„Aachen ist unser Zuhause”: 500.000 Euro für saubere Stadt

Von: Christina Handschuhmacher
Letzte Aktualisierung:
Zigarettenkippen drückt man n
Zigarettenkippen drückt man nicht auf dem Wohnzimmerteppich aus. Warum dann auf dem Bürgersteig?

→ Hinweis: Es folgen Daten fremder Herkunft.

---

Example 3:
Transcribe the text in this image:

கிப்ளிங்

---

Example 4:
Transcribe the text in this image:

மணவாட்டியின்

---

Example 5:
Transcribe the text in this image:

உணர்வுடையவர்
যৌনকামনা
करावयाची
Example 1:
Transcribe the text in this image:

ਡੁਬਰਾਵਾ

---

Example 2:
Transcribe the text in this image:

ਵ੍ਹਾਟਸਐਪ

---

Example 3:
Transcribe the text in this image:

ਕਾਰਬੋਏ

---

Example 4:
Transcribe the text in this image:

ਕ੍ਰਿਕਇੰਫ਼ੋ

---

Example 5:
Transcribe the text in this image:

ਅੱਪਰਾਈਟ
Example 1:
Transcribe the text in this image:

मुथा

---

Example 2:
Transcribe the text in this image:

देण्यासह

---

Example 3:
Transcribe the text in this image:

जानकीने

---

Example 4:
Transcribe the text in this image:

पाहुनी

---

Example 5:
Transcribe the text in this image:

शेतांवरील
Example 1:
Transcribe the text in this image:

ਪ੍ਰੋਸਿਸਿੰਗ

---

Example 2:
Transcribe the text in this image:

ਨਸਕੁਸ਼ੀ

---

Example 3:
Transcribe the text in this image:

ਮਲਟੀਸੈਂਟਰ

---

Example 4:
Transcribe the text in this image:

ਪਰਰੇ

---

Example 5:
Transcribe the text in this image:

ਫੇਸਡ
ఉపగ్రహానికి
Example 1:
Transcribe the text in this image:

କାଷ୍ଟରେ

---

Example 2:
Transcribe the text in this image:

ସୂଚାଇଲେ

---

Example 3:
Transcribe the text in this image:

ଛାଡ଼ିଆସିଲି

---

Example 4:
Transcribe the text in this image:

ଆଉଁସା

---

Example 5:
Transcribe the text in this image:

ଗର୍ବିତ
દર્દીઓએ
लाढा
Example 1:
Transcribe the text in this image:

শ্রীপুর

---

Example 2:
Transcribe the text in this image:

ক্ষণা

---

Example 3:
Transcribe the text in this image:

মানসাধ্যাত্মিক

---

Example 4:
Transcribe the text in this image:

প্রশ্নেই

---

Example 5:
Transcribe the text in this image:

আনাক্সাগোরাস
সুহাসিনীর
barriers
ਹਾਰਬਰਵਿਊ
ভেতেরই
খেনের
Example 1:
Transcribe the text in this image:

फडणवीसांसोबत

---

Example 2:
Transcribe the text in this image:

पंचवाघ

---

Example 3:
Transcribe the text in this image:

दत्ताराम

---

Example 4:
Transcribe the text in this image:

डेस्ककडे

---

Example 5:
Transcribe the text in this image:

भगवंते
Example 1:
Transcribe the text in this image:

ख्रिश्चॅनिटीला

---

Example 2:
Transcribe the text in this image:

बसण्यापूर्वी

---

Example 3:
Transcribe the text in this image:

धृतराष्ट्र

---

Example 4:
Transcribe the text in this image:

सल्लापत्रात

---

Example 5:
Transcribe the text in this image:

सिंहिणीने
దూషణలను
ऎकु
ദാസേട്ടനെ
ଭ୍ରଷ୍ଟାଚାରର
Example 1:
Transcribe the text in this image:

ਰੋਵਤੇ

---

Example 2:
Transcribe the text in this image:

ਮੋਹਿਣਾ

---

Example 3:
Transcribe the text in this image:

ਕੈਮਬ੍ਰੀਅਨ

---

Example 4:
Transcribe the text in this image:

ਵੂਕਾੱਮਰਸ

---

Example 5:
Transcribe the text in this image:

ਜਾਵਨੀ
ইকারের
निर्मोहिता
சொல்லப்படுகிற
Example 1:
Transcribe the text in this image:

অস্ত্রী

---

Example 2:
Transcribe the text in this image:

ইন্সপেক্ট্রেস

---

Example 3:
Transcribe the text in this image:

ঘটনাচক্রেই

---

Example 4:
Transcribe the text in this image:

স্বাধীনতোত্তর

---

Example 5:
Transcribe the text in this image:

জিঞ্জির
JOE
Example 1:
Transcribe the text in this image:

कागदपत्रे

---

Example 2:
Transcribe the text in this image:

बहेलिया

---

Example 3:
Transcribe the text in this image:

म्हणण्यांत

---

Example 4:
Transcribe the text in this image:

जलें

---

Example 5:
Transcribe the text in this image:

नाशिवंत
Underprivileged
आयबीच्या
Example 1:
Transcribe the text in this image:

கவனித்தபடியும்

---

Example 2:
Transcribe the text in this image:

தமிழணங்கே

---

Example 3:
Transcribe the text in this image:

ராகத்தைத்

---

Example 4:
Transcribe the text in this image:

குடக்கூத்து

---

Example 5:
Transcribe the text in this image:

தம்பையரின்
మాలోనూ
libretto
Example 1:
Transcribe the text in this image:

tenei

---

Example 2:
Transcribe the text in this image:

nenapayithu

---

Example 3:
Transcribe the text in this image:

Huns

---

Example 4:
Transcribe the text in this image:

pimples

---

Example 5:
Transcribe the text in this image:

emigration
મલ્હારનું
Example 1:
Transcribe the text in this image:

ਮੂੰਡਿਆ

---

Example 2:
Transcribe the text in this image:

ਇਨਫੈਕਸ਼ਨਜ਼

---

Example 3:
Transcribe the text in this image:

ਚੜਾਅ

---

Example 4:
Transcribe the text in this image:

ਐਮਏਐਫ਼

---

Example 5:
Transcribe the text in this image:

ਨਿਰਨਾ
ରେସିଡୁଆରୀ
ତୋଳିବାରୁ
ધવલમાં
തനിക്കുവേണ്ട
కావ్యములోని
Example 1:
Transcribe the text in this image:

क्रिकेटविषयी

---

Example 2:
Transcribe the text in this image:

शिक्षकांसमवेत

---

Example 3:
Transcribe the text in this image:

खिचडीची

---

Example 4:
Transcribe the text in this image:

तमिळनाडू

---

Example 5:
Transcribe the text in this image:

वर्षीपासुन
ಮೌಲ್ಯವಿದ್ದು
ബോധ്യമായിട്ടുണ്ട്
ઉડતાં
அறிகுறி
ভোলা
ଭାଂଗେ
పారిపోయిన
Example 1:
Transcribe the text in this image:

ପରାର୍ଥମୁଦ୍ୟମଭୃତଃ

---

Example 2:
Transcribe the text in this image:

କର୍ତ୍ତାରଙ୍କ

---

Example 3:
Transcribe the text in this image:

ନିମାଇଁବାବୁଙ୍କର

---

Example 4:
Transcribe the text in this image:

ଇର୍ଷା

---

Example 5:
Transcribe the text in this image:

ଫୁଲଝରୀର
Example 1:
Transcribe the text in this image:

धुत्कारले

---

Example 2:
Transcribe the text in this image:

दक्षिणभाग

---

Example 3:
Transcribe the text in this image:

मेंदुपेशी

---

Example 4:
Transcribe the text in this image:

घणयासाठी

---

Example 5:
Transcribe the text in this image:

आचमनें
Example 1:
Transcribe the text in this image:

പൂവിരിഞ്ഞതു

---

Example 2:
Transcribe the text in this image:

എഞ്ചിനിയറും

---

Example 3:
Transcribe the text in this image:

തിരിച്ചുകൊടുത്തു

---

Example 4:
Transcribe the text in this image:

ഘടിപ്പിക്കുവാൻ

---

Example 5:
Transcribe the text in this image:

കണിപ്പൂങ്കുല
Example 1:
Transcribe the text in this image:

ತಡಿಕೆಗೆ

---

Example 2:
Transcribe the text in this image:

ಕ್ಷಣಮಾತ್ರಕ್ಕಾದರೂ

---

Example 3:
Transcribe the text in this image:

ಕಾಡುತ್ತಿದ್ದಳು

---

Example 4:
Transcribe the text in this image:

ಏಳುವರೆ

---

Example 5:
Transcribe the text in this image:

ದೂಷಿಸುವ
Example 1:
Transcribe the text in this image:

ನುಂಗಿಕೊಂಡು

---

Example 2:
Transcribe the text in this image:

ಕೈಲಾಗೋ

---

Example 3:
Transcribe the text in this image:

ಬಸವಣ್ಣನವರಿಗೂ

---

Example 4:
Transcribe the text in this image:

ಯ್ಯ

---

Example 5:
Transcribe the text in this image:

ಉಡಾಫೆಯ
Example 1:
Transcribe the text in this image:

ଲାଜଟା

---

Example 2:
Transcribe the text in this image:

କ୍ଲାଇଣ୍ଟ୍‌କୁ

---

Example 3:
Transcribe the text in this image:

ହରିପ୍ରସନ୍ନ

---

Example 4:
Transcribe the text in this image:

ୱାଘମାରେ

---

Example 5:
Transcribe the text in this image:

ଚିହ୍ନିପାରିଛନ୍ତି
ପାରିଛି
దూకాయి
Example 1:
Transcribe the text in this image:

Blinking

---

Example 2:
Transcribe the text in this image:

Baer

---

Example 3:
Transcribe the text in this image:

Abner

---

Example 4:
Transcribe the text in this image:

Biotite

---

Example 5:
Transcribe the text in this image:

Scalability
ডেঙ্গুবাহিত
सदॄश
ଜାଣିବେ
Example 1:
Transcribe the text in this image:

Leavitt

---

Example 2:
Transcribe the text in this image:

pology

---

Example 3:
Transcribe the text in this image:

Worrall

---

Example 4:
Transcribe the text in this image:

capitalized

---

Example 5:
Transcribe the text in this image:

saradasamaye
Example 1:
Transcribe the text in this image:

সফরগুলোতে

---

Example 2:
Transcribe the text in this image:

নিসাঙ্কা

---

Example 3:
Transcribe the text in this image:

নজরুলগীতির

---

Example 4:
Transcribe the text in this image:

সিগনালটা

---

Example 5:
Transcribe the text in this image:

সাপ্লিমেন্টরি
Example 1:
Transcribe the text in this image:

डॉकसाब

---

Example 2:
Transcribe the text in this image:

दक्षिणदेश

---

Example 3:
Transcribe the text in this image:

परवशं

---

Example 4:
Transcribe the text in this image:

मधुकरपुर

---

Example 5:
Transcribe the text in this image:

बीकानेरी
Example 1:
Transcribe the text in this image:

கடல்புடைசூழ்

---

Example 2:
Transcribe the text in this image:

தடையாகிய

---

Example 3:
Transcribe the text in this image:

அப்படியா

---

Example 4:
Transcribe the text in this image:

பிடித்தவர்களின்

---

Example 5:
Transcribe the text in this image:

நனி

Aachen. Ein graziler Frauenfuß drückt mitten auf dem Wohnzimmerteppich eine Zigarettenkippe aus. Ein Hund hat sein Geschäft auf dem Sofakissen verrichtet. An die Lehne des Esszimmerstuhls klebt ein kleines Mädchen einen rosafarbenen Kaugummi. Mit diesen drei Plakatmotiven startet die Stadt ihre Kampagne „Sauberes Aachen”.

Der Ansatz: Im eigenen Zuhause verhält sich kaum jemand so, wie es auf den Plakaten gezeigt wird. Warum also hören die guten Manieren bei vielen Bürgern auf, sobald sie vor die Haustür treten?

„Die Menschen sollen sich in ihrer Stadt so verhalten, wie sie es zu Hause tun”, sagt Dr. Lothar Barth, Dezernent für Personal und Organisation, bei der Vorstellung der Kampagne im Rathaus. Ziel sei es, das Denken in der Bevölkerung umzukrempeln.

Und deshalb setzt die Stadt nicht nur auf Plakate: Neue Mülleimer, beklebt mit Sprechblasen, sollen zur Benutzung einladen. In Kneipen und Restaurants weisen Gratis-Postkarten, sogenannte City Cards - treffend bedruckt mit der Aufschrift „Au Banaan” -, auf das Müllproblem hin. Beim Austritt aus öffentlichen Gebäuden mahnen Fußmatten zu Sauberkeit.

Beim Kooperationspartner Stawag, der nicht nur wegen der oft verschmierten und zugeklebten Strom- und Verteilerkästen und Laternenpfähle mit im Boot sitzt, sind ein Smart und ein Renault Kangoo mit Elektromotor „mit Energie im Einsatz”, wie es auf den Abfallautos heißt. Alles steht unter dem Kampagnen-Motto: „Aachen ist unser Zuhause. Behandeln wir es mit Respekt.”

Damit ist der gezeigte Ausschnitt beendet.